2. Easy case: ioports + memory page for data.
3. Citrix XenServer has a closed-source implementation (varstored?)
**Interface for nested PV devices**
PV driver support currently involves grants and interrupts.
Requirements:
1. Should Xen's ABI include hypercall nesting level?
2. Each layer of nesting must apply access control decisions to the operation invoked by its guest.
3. Brownfield: if Xen and other L1 hypervisors must be compatible with existing Xen bare-metal deployments, the L0 hypervisor must continue to support grants, events and xenstore.
4. Greenfield: if the L0 hypervisor can be optimized for nesting, then PV driver mechanisms other than grants, events and xenstore could be considered.
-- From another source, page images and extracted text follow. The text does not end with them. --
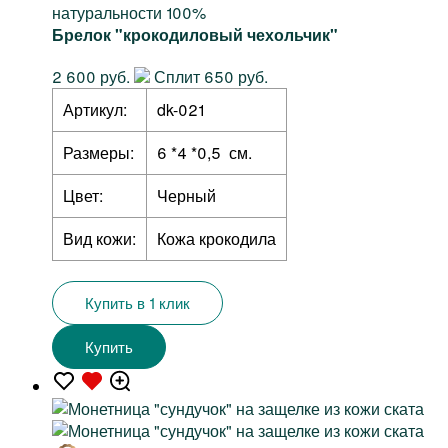
натуральности 100%
Брелок "крокодиловый чехольчик"
2 600 руб.
Сплит 650 руб.
Артикул:
dk-021
Размеры:
6 *4 *0,5 см.
Цвет:
Черный
Вид кожи:
Кожа крокодила
Купить в 1 клик
Купить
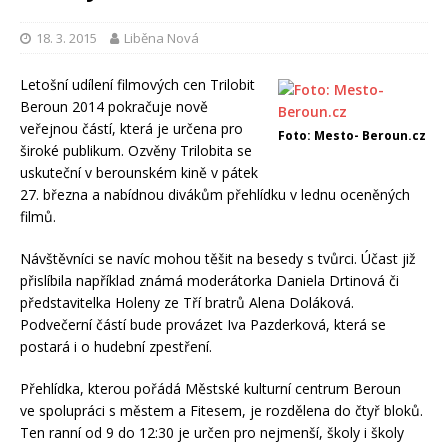
18. 3. 2015
Liběna Nová
Letošní udílení filmových cen Trilobit
Beroun 2014 pokračuje nově
veřejnou částí, která je určena pro
Foto: Mesto- Beroun.cz
široké publikum. Ozvěny Trilobita se
uskuteční v berounském kině v pátek
27. března a nabídnou divákům přehlídku v lednu oceněných
filmů.
Návštěvníci se navíc mohou těšit na besedy s tvůrci. Účast již
přislíbila například známá moderátorka Daniela Drtinová či
představitelka Holeny ze Tří bratrů Alena Doláková.
Podvečerní částí bude provázet Iva Pazderková, která se
postará i o hudební zpestření.
Přehlídka, kterou pořádá Městské kulturní centrum Beroun
ve spolupráci s městem a Fitesem, je rozdělena do čtyř bloků.
Ten ranní od 9 do 12:30 je určen pro nejmenší, školy i školy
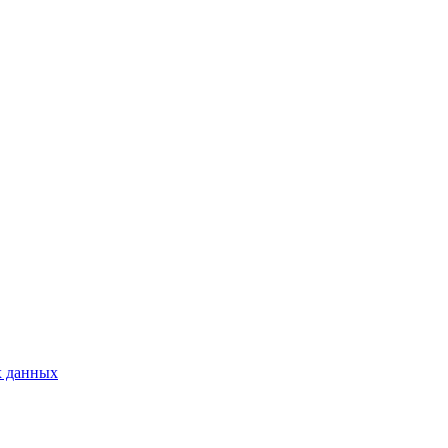
х данных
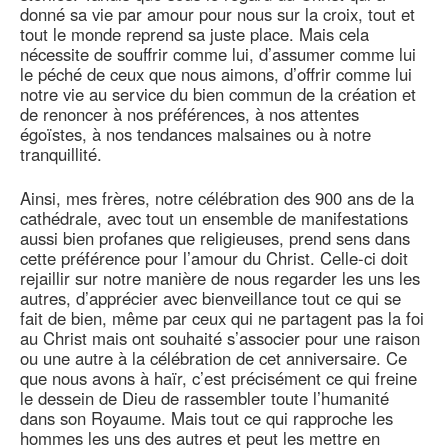
donné sa vie par amour pour nous sur la croix, tout et
tout le monde reprend sa juste place. Mais cela
nécessite de souffrir comme lui, d’assumer comme lui
le péché de ceux que nous aimons, d’offrir comme lui
notre vie au service du bien commun de la création et
de renoncer à nos préférences, à nos attentes
égoïstes, à nos tendances malsaines ou à notre
tranquillité.
Ainsi, mes frères, notre célébration des 900 ans de la
cathédrale, avec tout un ensemble de manifestations
aussi bien profanes que religieuses, prend sens dans
cette préférence pour l’amour du Christ. Celle-ci doit
rejaillir sur notre manière de nous regarder les uns les
autres, d’apprécier avec bienveillance tout ce qui se
fait de bien, même par ceux qui ne partagent pas la foi
au Christ mais ont souhaité s’associer pour une raison
ou une autre à la célébration de cet anniversaire. Ce
que nous avons à haïr, c’est précisément ce qui freine
le dessein de Dieu de rassembler toute l’humanité
dans son Royaume. Mais tout ce qui rapproche les
hommes les uns des autres et peut les mettre en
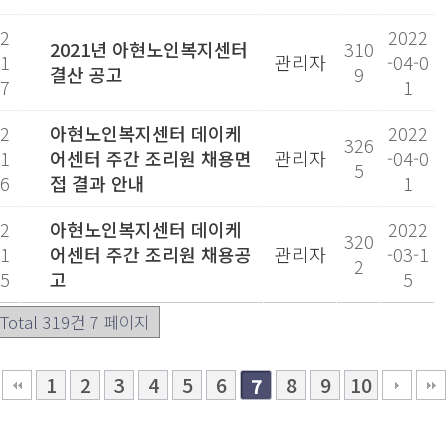
2
2022
2021년 아현노인복지센터
310
1
관리자
-04-0
결산 공고
9
7
1
2
아현노인복지센터 데이케
2022
326
1
어센터 주간 조리원 채용면
관리자
-04-0
5
6
접 결과 안내
1
2
아현노인복지센터 데이케
2022
320
1
어센터 주간 조리원 채용공
관리자
-03-1
2
5
고
5
Total 319건
7 페이지
1
2
3
4
5
6
8
9
10
7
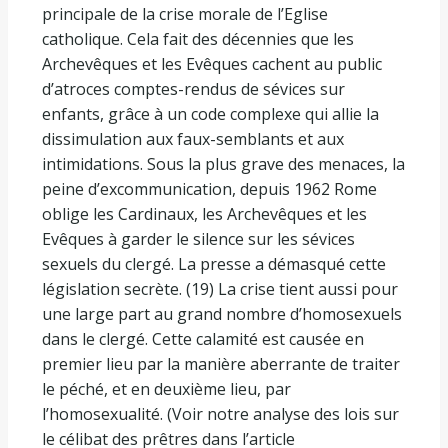
principale de la crise morale de l’Eglise
catholique. Cela fait des décennies que les
Archevêques et les Evêques cachent au public
d’atroces comptes-rendus de sévices sur
enfants, grâce à un code complexe qui allie la
dissimulation aux faux-semblants et aux
intimidations. Sous la plus grave des menaces, la
peine d’excommunication, depuis 1962 Rome
oblige les Cardinaux, les Archevêques et les
Evêques à garder le silence sur les sévices
sexuels du clergé. La presse a démasqué cette
législation secrète. (19) La crise tient aussi pour
une large part au grand nombre d’homosexuels
dans le clergé. Cette calamité est causée en
premier lieu par la manière aberrante de traiter
le péché, et en deuxième lieu, par
l’homosexualité. (Voir notre analyse des lois sur
le célibat des prêtres dans l’article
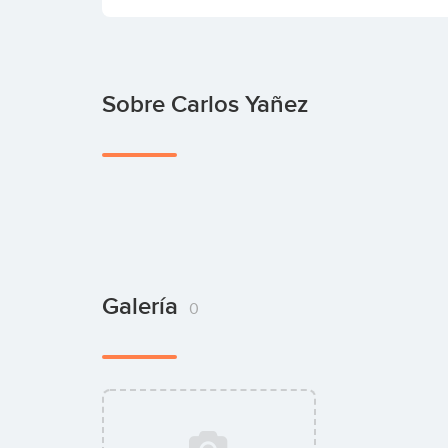
Sobre Carlos Yañez
Galería
0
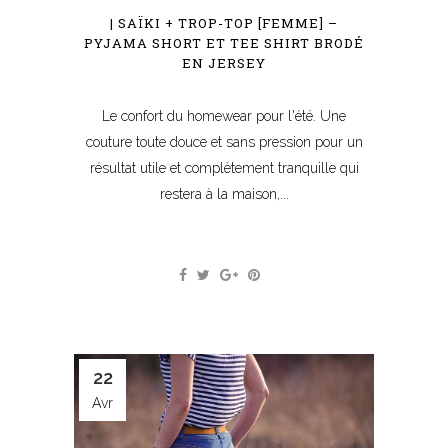
| SAÏKI + TROP-TOP [FEMME] –
PYJAMA SHORT ET TEE SHIRT BRODÉ
EN JERSEY
Le confort du homewear pour l'été. Une
couture toute douce et sans pression pour un
résultat utile et complètement tranquille qui
restera à la maison,...
22
Avr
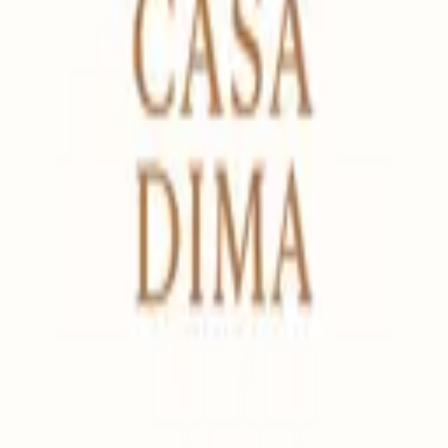
Casa Dima
Welkom bij Casa Dima
Casa Dima
Rua Dr Ernesto Cabrita
19
8400-387
Lagoa
Portugal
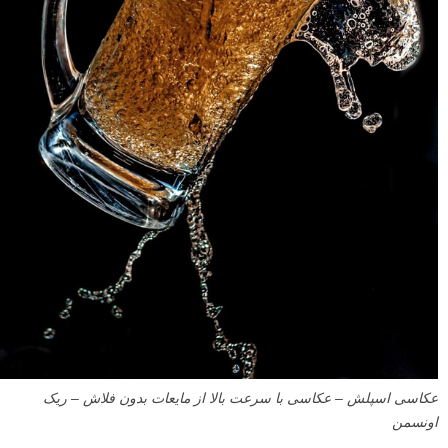
عکاسی اسپلش – عکاسی با سرعت بالا از مایعات بدون فلاش – ریک
اونسمن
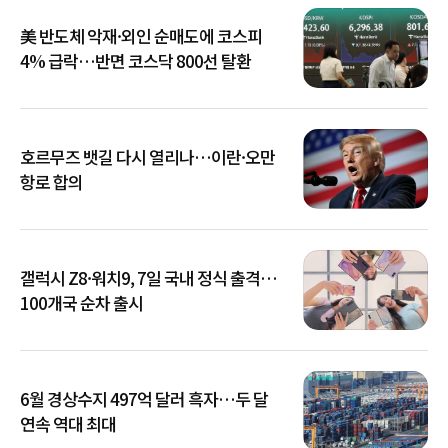
美 반도체 악재·외인 순매도에 코스피
4% 급락…반면 코스닥 800선 탈환
호르무즈 뱃길 다시 열리나…이란·오만
항로 합의
갤럭시 Z8·워치9, 7일 국내 정식 출격…
100개국 순차 출시
6월 경상수지 497억 달러 흑자…두 달
연속 역대 최대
Live migration with PCI graphics (has been implemented on AWS):
- need to make it look the same, regardless of nesting level
- 1 or more interrupts
- 1 or shared pages of RAM
- share xenstore
- virtio guest physical address space DMA: done right
- _*need to get rid of domid*_ as the endpoint identifier
Access Control:
Marek: use virtio?
David: do whatever you like in L1
Juergen: new "nested hypercall", to pass downwards an opaque payload
David: how does access control work with that approach?
Christopher: xenblanket RFC series implements support for one level of nesting. Its implementation below the hypercall interface demonstrates access control logic that is required at each nesting level.